So goes this enticing teaser in a spam message sent on WhatsApp to investment groups in Singapore. Phishing and scam alert!
What if, as a subscriber of a robo-advisor service, you received a WhatsApp user named after the platform and informing you that it is “starting the publicity of D round financing and investment services” and you are invited to join a WhatsApp group with other investors?
The message says: “With this single investment, your money doubles in power, because every penny that goes into your pocket doubles in profit”. Would you think the message is legitimately from your robo-advisor vendor?

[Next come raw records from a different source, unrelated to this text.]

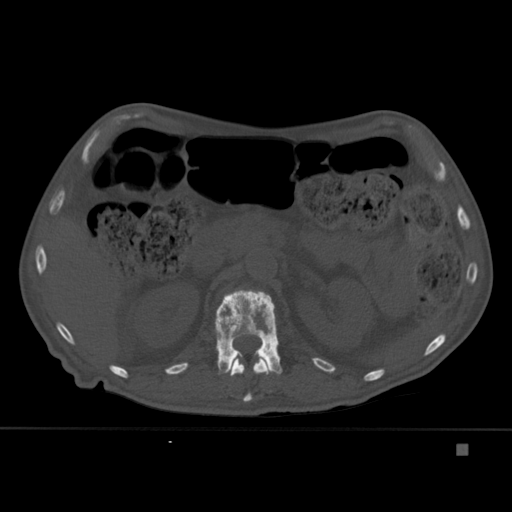
CT including the spine, one axial slice. Bone window (W 1800 / L 400 HU). 1.5 mm slice thickness. 512 × 512 image matrix, field of view 378 × 378 mm. Male patient, age 75 years. Case-level facts recorded for this patient, not image findings: primary cancer: prostate.
Structures marked on this image (semi-automatic segmentation, software-assisted and operator-edited):
- L1 vertebra: bounding box [x1, y1, x2, y2] px = [215, 289, 282, 375]
- T12 vertebra: [230, 355, 270, 402]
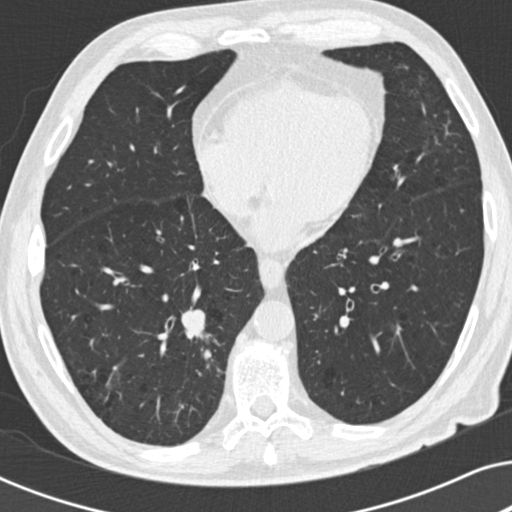
Chest CT (low-dose screening protocol), one axial image, baseline annual screen, lung window (W 1500 / L -600 HU), 2 mm slice thickness, standard (soft-tissue) reconstruction kernel (B30f). Male participant, aged 73 years at enrolment. Current smoker at enrolment.
Lesion marked by an expert reader, bounding box <162,299,224,361> (left, top, right, bottom; pixels). The screening reader recorded 2 non-calcified nodules or masses ≥4 mm on this exam (right lower lobe, right upper lobe); which of them this box marks is not recorded. Later outcome: lung cancer diagnosed 63 days after this screen — carcinoid tumor, NOS, right lower lobe, carcinoid, stage not assessed, 12 mm at pathology.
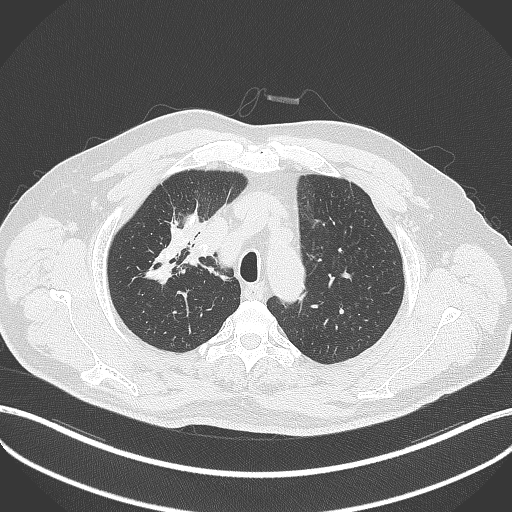
Chest CT, one axial slice. Reconstruction kernel B70f. 120 kVp. Lung window (W 1500 / L -600 HU). 1 mm slice thickness. 512 × 512 image matrix. Patient: male, 60 years. From the clinical record (not read from this slice): clinical TNM (as recorded): T1b N1 M0.
Structures marked on this image (bounding box drawn by a radiologist):
- lung tumour (recorded histology: squamous cell carcinoma): bounding box <180,242,207,266> (left, top, right, bottom; pixels)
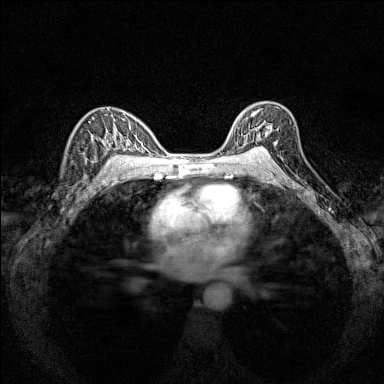
Breast MRI (dynamic contrast-enhanced), one axial slice. Slice 100 of 160 in the series (ordered by position). Dynamic contrast-enhanced series, time point 2 of 7 at this slice position (early post-contrast). 1.5 T. TE 1.8 ms, TR 5 ms. 384 × 384 image matrix. Female patient.
Outlined on this slice (semi-automatically segmented with operator editing):
- enhancing-tissue mask used for the functional tumour volume (all voxels passing the contrast-enhancement thresholds inside the analysis volume; usually the tumour): bounding box <235,105,278,151> (left, top, right, bottom; pixels)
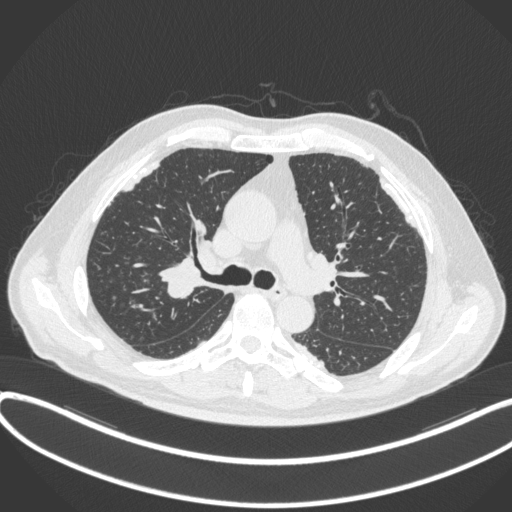
Chest CT, one axial slice. Slice 272 of 455 in the series (ordered by position). Reconstruction kernel B31f. Lung window (W 1500 / L -600 HU). 1 mm slice thickness. 512 × 512 image matrix, field of view 400 × 400 mm. Male patient, age 58 years. Case-level facts recorded for this patient, not image findings: clinical TNM (as recorded): T1c N0 M0.
Structures marked on this image (bounding box drawn by a radiologist):
- lung tumour (recorded histology: squamous cell carcinoma): bounding box <158,256,204,302> (left, top, right, bottom; pixels)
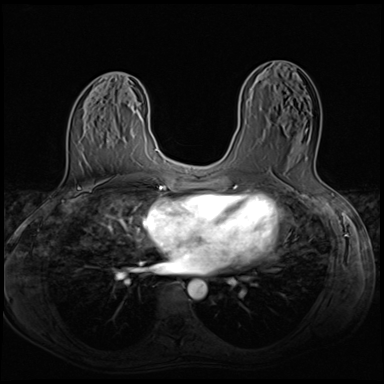
Breast MRI (dynamic contrast-enhanced), one axial slice. Position 32 of 64 along the scan axis. Dynamic contrast-enhanced series, time point 2 of 8 at this slice position (early post-contrast). 3 T. TE 1.5 ms, TR 4.8 ms. 2.5 mm slice thickness. 384 × 384 image matrix, field of view 320 × 320 mm. Female patient.
Annotated regions visible in this slice (semi-automatic segmentation, software-assisted and operator-edited):
- enhancing-tissue mask used for the functional tumour volume (all voxels passing the contrast-enhancement thresholds inside the analysis volume; usually the tumour): box from (x=259, y=110) to (x=316, y=160) px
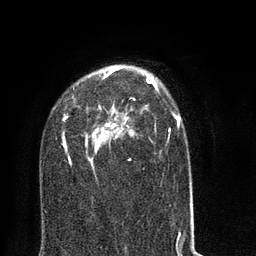
Breast MRI (dynamic contrast-enhanced), one axial slice; slice 48 of 80 in the series (ordered by position); cropped to one breast; dynamic contrast-enhanced series, time point 2 of 8 at this slice position (early post-contrast); 3 T; TE 2.1 ms, TR 5 ms; 2 mm slice thickness; 256 × 256 image matrix. Female patient.
Outlined on this slice (semi-automatic segmentation, software-assisted and operator-edited):
- enhancing-tissue mask used for the functional tumour volume (all voxels passing the contrast-enhancement thresholds inside the analysis volume; usually the tumour): bounding box <62,65,193,207> (left, top, right, bottom; pixels)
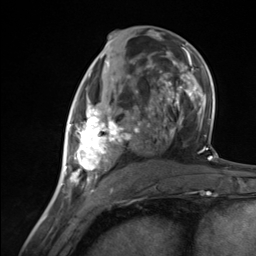
Breast MRI (dynamic contrast-enhanced), one axial slice. Position 67 of 124 along the scan axis. Cropped to one breast. Dynamic contrast-enhanced series, time point 2 of 7 at this slice position (early post-contrast). 3 T. TE 1.8 ms, TR 4.7 ms. 256 × 256 image matrix, field of view 150 × 150 mm. Female patient.
Annotated regions visible in this slice (semi-automatically segmented with operator editing):
- enhancing-tissue mask used for the functional tumour volume (all voxels passing the contrast-enhancement thresholds inside the analysis volume; usually the tumour): bounding box (x1, y1, x2, y2) in pixels: (65, 91, 137, 183)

Many WhatsApp users not linked to the investment service also received the scam message. The robo-advisor platform, StashAway, has since advised its users that its WhatsApp business account has a green checkmark badge icon as proof that it is a verified account linked to a specific official phone number.
Details are scarce at this point, and police investigations are ongoing.
Scam alarms ringing
Such an unsolicited advertising message is obviously a scam or at least a violation of WhatsApp rules. Regardless, we should all be wary of unsolicited messages. According to Kaspersky’s General Manager (SEA) Yeo Siang Tiong, this incident happened last week, and signals the broadened scope of cybercriminal agenda to include not just banks but also fintechs.
Said Yeo: “In this instance, cyber criminals take the opportunity to lure victims through a tempting and seemingly real opportunity. Unsuspecting victims might not even think twice about trusting a message, especially when combined with the right buzzwords such as ‘your money doubles in power’ or ‘every penny… doubles in profit’, which can sound too good to be true.”
While there will be many who are able to recognize such messages as scams, we cannot overlook the fact that there will still be many who fall prey, or share such scam messages to others who may in turn fall prey, Yeo said.
“It is important for individuals to recognize that unsolicited messages from banks, telcos and in this instance, financial service providers should always be treated with suspicion. When making applications for any online service, individuals should be wary when the promised ‘benefits’ are not forthcoming, especially if you’re required to join another group chat, or be redirected to multiple sites when participating,” said Yeo.
Remember not to disclose personal particulars, banking and credit card details and one-time passwords online or via messages under any circumstance, he reiterated.